### Page excerpt
# # # # # # #

Today, June 5th, 2016, Swiss voters reject a proposal to give each citizen 2500 Euro per month. Voters indicated it would devalue work and encourage immigration. 

Universal Basic Income or Basic Income

The idea of Universal Basic Income has been around for a while. The idea is that the government would give a basic level of income each year to every citizen to reduce poverty and promote human development. The benefit could vary by amount and need but everyone would receive some benefit. The benefit could be large enough to lift them out of poverty or a supplement to existing programs like food stamps, TANF, SSI, health care or housing support. However, it would be universal like social security to build broad public support. 

In the United States, the general public is starting to recognize basic income can help eliminate poverty and economic insecurity.  As of 2014 census, 14.8% of the US population lives below the poverty line. There were 46.7 million people in poverty.

The official poverty rate is here: “Income and Poverty in the United States: 2014

The topic resurfaced to a broader public when Farhad Manjoo reported on “silicon valley proposals to  give everyone an income so people will not fight job-killing technologies.

Manjoo was discussing the ideas of Scott Santens in his NYT piece.  Mr. Santens is profiled here in the Atlantic. “What if everybody didn’t have to work to get paid." . Mr. Santens also moderates the reddit discussion of Basic Income.  

UBI is being widely discussed as the economic climate worsens and insecurity grows for many people.

The pro-UBI side argues,
1)      UBI lets people attain their full potential. “What would you do if all your basic needs were taken care of ?”
2)      Helps people find the right job
3)      UBI Is efficient to administer.

The anti-UBI side argues,
1               1)      It destroys the work ethic
2               2)      BI is too expensive to afford
3               3)      Would encourage immigration
4               4)      Does not factor in geographic cost differences such as housing costs.

# # # # # # #

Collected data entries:

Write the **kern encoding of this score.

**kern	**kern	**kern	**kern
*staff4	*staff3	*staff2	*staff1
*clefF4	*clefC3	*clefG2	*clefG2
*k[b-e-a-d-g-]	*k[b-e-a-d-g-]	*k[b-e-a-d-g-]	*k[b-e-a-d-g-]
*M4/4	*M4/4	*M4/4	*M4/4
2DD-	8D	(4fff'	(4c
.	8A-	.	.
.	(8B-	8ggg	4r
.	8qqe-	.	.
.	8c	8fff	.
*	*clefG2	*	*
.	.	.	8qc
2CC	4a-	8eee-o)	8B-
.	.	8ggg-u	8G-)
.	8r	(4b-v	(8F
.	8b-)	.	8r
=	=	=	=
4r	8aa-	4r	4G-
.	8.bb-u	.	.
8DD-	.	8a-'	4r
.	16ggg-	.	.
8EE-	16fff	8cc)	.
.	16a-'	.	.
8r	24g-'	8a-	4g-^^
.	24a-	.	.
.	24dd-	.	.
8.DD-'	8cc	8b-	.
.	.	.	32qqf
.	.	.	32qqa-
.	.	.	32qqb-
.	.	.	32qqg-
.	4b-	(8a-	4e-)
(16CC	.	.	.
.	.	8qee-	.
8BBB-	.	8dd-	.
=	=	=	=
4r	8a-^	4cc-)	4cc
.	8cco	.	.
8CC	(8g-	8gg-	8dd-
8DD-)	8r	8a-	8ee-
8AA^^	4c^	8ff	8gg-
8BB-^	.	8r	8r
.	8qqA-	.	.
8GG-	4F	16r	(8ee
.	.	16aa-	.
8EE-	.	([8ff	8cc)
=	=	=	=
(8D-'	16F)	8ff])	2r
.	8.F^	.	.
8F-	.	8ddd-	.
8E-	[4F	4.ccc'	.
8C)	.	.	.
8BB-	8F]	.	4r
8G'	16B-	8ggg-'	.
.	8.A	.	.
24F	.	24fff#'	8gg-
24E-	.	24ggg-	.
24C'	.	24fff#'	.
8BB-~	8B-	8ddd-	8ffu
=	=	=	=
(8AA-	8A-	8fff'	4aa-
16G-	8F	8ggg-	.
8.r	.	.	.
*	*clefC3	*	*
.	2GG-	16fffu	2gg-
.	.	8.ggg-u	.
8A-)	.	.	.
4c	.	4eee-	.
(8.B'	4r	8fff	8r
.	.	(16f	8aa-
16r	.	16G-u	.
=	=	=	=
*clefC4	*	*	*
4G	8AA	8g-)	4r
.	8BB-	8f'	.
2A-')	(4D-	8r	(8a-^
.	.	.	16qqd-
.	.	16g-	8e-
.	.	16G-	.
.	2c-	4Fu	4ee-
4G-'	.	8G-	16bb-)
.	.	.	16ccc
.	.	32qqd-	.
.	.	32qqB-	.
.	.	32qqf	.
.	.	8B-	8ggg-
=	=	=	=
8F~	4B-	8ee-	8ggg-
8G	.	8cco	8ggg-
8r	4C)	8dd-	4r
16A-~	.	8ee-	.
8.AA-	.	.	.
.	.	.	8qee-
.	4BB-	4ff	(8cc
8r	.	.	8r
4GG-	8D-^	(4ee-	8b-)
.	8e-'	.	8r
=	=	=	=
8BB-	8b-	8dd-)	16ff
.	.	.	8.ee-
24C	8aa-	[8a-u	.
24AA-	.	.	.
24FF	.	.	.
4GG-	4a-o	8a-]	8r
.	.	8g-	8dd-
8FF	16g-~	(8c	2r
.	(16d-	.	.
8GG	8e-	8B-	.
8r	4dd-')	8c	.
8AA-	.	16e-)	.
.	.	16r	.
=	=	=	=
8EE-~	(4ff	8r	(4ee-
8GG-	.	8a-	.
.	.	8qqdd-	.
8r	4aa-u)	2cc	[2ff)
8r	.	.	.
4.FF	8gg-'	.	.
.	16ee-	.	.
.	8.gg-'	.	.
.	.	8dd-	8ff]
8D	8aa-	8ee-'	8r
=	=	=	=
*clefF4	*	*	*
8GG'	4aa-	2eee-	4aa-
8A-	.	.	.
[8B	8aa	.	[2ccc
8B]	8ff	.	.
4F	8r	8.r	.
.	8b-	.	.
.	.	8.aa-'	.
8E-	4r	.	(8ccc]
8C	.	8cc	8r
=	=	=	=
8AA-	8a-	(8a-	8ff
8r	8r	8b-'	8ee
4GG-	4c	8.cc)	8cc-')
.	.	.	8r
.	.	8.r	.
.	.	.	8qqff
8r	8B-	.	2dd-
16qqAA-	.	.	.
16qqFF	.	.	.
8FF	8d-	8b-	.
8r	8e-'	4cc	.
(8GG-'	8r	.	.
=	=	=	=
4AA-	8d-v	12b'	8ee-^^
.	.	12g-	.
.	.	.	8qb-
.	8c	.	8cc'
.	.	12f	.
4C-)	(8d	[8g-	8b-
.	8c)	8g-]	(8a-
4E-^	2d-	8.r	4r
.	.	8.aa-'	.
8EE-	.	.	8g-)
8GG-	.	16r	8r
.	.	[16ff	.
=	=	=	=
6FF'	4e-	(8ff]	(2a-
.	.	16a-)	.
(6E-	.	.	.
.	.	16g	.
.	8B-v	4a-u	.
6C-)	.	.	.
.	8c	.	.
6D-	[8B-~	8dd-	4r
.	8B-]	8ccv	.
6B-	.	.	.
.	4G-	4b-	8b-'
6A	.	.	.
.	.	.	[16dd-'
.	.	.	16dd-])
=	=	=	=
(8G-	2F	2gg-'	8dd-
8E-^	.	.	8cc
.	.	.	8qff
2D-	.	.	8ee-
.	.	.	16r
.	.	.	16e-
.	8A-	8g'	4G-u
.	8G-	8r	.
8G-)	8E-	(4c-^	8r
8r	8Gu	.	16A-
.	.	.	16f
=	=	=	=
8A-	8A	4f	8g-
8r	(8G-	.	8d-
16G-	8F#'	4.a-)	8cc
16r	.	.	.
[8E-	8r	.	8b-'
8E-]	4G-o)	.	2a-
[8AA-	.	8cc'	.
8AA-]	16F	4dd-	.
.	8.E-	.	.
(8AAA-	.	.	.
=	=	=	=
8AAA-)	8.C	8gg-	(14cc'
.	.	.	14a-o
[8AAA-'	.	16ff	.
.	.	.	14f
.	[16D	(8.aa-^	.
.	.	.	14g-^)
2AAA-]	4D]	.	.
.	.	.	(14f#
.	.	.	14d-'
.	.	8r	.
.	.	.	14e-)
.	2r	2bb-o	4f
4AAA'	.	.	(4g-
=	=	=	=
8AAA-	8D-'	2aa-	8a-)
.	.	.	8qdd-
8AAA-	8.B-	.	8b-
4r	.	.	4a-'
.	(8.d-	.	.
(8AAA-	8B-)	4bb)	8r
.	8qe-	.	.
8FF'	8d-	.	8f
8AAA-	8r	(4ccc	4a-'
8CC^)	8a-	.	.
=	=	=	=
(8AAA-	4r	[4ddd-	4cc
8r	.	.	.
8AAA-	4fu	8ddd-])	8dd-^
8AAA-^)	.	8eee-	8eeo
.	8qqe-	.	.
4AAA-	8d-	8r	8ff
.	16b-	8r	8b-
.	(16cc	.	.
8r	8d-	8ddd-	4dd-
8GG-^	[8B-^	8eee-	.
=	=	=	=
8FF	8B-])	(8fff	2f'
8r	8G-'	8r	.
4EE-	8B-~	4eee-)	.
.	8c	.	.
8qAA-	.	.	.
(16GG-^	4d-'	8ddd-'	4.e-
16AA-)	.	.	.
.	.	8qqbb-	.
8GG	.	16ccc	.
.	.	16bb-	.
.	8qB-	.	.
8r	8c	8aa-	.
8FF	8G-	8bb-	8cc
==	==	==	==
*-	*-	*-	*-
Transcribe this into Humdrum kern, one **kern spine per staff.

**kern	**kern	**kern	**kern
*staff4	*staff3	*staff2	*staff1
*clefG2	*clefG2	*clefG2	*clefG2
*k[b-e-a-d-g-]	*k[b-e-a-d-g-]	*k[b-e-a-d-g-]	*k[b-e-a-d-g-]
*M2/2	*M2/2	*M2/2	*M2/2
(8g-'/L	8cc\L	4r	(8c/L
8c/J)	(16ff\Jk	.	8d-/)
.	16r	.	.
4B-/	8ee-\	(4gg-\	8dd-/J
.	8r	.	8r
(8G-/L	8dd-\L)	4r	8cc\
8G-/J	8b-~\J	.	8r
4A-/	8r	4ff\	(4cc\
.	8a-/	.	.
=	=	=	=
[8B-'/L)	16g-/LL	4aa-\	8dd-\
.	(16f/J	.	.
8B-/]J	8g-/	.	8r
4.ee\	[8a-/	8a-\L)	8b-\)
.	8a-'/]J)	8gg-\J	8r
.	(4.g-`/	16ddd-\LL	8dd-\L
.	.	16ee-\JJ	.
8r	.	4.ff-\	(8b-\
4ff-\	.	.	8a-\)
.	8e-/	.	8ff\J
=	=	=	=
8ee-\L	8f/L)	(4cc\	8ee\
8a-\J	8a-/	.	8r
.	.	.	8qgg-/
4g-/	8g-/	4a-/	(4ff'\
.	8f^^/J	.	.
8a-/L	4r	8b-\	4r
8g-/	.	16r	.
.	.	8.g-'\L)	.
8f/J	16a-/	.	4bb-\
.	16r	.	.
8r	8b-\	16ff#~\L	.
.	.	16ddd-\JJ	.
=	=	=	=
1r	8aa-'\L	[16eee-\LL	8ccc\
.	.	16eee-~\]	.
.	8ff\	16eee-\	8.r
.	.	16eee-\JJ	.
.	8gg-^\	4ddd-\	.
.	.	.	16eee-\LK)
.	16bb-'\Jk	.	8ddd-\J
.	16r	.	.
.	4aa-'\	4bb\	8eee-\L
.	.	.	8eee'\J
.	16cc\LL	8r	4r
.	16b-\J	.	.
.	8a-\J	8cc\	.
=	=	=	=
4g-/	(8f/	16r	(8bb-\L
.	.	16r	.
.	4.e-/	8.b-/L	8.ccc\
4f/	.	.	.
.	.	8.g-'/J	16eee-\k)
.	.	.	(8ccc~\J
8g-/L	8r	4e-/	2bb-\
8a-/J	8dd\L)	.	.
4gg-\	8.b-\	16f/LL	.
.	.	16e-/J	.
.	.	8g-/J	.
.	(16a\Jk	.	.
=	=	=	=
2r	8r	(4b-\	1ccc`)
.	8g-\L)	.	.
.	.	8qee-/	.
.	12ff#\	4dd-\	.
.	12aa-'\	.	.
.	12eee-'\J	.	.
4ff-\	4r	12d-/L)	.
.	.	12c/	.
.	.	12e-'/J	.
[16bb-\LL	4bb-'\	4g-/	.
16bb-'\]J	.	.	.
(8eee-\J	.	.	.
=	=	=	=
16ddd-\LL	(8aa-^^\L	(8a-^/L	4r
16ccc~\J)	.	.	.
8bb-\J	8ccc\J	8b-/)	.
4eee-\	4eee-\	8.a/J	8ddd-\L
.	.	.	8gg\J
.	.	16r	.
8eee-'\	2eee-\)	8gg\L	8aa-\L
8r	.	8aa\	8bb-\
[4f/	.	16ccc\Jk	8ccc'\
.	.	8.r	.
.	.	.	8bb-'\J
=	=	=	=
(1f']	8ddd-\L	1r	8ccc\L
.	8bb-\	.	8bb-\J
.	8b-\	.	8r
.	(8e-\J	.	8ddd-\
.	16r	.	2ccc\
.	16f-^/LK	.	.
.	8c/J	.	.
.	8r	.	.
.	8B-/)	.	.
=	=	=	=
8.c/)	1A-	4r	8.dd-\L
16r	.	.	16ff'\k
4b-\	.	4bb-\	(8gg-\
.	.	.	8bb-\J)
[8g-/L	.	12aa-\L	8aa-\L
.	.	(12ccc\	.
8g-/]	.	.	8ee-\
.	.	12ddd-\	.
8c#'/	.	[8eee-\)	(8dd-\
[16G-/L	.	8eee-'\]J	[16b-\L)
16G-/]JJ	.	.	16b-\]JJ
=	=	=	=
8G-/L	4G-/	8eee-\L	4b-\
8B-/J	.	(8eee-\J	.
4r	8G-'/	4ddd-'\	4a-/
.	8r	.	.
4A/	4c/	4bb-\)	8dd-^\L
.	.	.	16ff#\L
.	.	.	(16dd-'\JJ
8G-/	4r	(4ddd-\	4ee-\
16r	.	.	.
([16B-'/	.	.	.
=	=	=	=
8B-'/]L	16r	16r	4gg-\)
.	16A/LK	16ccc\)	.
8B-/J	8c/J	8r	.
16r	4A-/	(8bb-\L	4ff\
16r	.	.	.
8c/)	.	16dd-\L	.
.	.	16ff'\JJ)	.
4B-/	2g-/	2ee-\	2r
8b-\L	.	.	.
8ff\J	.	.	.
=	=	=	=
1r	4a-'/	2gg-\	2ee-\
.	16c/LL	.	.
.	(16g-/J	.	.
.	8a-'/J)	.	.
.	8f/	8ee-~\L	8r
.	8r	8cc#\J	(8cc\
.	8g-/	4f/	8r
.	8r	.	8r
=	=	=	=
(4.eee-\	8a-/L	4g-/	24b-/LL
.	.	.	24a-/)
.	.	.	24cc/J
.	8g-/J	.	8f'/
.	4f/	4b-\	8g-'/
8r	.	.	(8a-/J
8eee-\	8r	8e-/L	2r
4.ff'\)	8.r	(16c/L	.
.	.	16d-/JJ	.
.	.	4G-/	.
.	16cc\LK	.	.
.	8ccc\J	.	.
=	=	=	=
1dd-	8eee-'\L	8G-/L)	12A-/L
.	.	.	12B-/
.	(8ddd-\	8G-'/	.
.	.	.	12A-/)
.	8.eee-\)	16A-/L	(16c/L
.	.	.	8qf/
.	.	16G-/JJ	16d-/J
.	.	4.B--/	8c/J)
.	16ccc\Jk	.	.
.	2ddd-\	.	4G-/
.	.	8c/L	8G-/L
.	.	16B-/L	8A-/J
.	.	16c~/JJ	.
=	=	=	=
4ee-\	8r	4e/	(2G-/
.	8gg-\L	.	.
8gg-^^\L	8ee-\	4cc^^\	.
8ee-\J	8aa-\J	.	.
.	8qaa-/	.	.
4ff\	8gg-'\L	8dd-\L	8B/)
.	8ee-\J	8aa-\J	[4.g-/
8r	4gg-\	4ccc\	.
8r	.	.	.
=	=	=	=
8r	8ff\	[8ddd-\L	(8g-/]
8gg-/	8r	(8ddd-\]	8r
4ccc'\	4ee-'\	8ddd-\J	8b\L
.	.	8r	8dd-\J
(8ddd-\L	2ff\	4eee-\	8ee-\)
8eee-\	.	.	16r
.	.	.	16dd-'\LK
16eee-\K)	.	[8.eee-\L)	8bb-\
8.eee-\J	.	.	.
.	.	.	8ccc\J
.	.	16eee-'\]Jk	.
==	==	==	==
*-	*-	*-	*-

# # # # # # #

### Using the information
1. Reproduce word for word the passage of the basic income text starting at "The official poverty" and ending at "for many people.".
2. Write the next part of the text on Universal Basic Income, picking up after its final line.

### Responses
1.
The official poverty rate is here: “Income and Poverty in the United States: 2014

The topic resurfaced to a broader public when Farhad Manjoo reported on “silicon valley proposals to  give everyone an income so people will not fight job-killing technologies.

Manjoo was discussing the ideas of Scott Santens in his NYT piece.  Mr. Santens is profiled here in the Atlantic. “What if everybody didn’t have to work to get paid." . Mr. Santens also moderates the reddit discussion of Basic Income.  

UBI is being widely discussed as the economic climate worsens and insecurity grows for many people.

2.
In the United States, giving 300 million people $10,000 a year would cost $3 trillion dollars. Currently, military spending is the largest discretionary budget item at $598 billion out of a total discretionary spend of $1.11 trillion dollars

Basic Income Discussion

About a year ago some silicon valley folks wrote about UBI because they were afraid people would oppose job killing robots.  The widely read piece rekindled the discussion of UBI.

Eduardo Porter from New York Times has written on UBI here: “Universal Basic Income is a poor tool to fight poverty”. He calls the plans too expensive and “Poorly thought out”

We highly recommend this great overview of Basic Income from 538. The story by Andrews Flowers is well researched and has lots of links. “What would happen if we just gave people money” 

Economist says it too expensive here. “Basically Unaffordable

Tony Atkinson advocates for a participation credit. You must contribute to society in some way either by working, looking for work or volunteering.

Roosevelt Institute has an article by Mike Konczal against UBI “Guest post: Max Sawicky on the liberal case against Universal Basic Income” 

Mr. Sawicky, argues that the cost is too expensive and there are other ways to achieve the same objective.  These include full employment, a higher minimum wage, support for unions, federalizing temporary assistance for needy families (TANF) and making the government the employer of last resort.  These measures are “more in keeping with our current system and political culture.” He says UBI is a pipe dream and we are better off increasing TANF, if we really want to reduce poverty.

UBI in real life

Besides the Swiss, a number of cities and countrie are conducting experiments on basic income.
Silicon Valley Incubator Y Combinator is funding a research project on basic income in Oakland.  The application is here.

The Dutch city of Utrecht is paying people whether they work or not. They are experimenting with paying clients about 1000 euros each month without any means test. Here.

Finland is also looking at a UBI experiment.  They would give each citizen 800 euro a month.

Finally, one of the longest running website on Basic Income is which is run by the Basic Income Earth Network(BIEN) which has the most update to date news on basic income issues in the world.